その言葉で、あらゆる天文台が太陽へと、その注意を向ける。


数日後、太陽黒点の異常な数値が報告される。

それまで変わること無く輝いていた太陽が、その一瞬(太陽にすれば一瞬、それは数年にも数十年にも及ぶかも)だけ牙を向く兆候を見せる。

しかし、その数時間後に太陽黒点は正常な数値になり、通常の輝きを取り戻した太陽はいつもの優しい顔を見せる。

御子は、その翌日、声明を発表する。


「この星の子らよ。空の彼方の偉大なる存在により太陽も安定化しました。もう全て終わりました、安心して下さい。そして偉大なる存在からの言葉として今回、私達が使った船や機材のデータを全て公開します。この団体も解散しますが、これは、この星が次の文明段階、宇宙文明へと向かう基礎となるためです。私も、これにて、この星を去ります。これからは、あなた達が、この星を見守るのですよ……」


そこまで言うと御子と呼ばれる少女はキラキラと輝く光に包まれ、その場から消え去った。

慌てた教団員たちが、あとの3名を探すと、そこには一枚のデータチップだけが置かれていて、3名の姿は無かったと言われている。


データチップにあった様々なもの、特に宇宙航行すら可能な球形船のデータと、それに必要なエンジンとエネルギー炉の設計図と理論は、あまりに時代を超越しすぎていて、それが解読されて試作宇宙船が誕生したのは、それから数十年後にもなった。

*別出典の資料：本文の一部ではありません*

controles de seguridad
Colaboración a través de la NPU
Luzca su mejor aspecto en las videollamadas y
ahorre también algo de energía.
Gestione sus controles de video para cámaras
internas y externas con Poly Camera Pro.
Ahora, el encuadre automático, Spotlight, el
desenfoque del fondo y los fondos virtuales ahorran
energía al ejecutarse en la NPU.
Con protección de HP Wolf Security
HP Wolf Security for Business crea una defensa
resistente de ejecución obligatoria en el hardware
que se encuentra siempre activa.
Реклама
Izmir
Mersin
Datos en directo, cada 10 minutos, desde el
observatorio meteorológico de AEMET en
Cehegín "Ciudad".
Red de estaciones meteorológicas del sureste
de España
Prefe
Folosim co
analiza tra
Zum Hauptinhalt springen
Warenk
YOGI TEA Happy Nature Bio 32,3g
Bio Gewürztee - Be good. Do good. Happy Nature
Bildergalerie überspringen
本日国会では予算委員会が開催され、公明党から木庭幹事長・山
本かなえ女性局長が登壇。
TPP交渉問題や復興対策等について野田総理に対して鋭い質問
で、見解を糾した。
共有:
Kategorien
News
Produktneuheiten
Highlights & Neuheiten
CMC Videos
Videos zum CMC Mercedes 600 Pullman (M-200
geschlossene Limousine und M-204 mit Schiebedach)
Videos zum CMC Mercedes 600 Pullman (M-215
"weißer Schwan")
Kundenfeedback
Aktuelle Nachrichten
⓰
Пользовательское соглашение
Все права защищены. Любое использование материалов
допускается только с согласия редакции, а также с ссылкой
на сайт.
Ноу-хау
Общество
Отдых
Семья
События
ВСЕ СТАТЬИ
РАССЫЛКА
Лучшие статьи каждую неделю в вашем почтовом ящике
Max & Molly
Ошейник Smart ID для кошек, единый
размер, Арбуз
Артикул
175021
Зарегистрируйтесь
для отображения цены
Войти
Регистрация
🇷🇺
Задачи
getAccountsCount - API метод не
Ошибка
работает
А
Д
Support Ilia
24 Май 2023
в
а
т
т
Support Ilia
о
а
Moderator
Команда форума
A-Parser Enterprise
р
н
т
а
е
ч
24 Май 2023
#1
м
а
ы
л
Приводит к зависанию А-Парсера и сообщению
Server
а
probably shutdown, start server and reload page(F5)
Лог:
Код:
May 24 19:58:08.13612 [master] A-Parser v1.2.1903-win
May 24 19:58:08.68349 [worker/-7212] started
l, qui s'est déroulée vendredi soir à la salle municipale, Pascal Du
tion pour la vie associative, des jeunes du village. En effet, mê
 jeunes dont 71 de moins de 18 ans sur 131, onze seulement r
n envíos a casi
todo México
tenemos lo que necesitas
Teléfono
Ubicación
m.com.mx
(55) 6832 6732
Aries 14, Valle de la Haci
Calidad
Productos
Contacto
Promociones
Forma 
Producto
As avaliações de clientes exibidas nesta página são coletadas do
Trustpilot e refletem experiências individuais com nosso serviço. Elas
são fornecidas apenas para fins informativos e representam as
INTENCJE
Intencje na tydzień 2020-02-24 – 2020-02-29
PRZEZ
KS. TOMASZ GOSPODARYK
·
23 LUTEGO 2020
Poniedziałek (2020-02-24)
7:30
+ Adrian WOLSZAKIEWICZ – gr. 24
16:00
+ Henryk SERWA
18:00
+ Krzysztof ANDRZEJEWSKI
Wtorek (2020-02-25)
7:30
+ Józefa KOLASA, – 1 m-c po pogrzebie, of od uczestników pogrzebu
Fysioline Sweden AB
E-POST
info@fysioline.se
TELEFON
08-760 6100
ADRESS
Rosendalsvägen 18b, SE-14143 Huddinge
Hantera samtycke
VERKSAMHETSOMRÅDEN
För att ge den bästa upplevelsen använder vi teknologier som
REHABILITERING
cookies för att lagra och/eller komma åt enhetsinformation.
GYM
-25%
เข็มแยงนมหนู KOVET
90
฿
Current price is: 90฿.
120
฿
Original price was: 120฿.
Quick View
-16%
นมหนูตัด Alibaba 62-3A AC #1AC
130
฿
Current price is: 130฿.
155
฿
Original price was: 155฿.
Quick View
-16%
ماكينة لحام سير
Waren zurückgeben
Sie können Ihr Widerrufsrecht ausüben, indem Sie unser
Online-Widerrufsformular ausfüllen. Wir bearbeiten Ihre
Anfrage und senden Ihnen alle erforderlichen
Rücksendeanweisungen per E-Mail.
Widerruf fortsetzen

ただし、それから星系内に宇宙船が飛び交うまでには、それほど時間はかからなかったそうで。


この若い宇宙文明に、もう一つの秘密、跳躍航法の理論とエンジンのロック解除の栄誉が与えられるのは、いつのこととなろうか……

それこそ、神ならぬ身に分かろうはずもない……


「あーっ!久々に別の姿になりました!大人の姿ってのも良いものですね。たまには大人の姿になりましょうか?キャプテン」


「やめてくれ、ころころと変身しまくると誰が誰やら混乱する!しかし、エッタ、今回はご苦労さま。ライムとのコンビで働いてもらったけど、うまく行ったな」


「私は本来、ご主人様のような方にお仕えするのが通常任務なんですけど。ご主人様やゴウさんのコピーを使ってみましたが、けっこう面白い生活でしたわ、御子って」


「俺のコピー人間とはね。師匠と俺がガルガンチュアに居残りするって決まった時には、どうなるかと思ったけど、あの星、大丈夫ですかね?」


「太陽の不安定化は太陽制御装置を打ち込んであるから大丈夫だとしても問題は国家間か……惑星統一国家になるのは、いつになるかねぇ……データチップを渡すのは早すぎたかなぁ」


巨大なる合体宇宙船は今日も宇宙を旅する。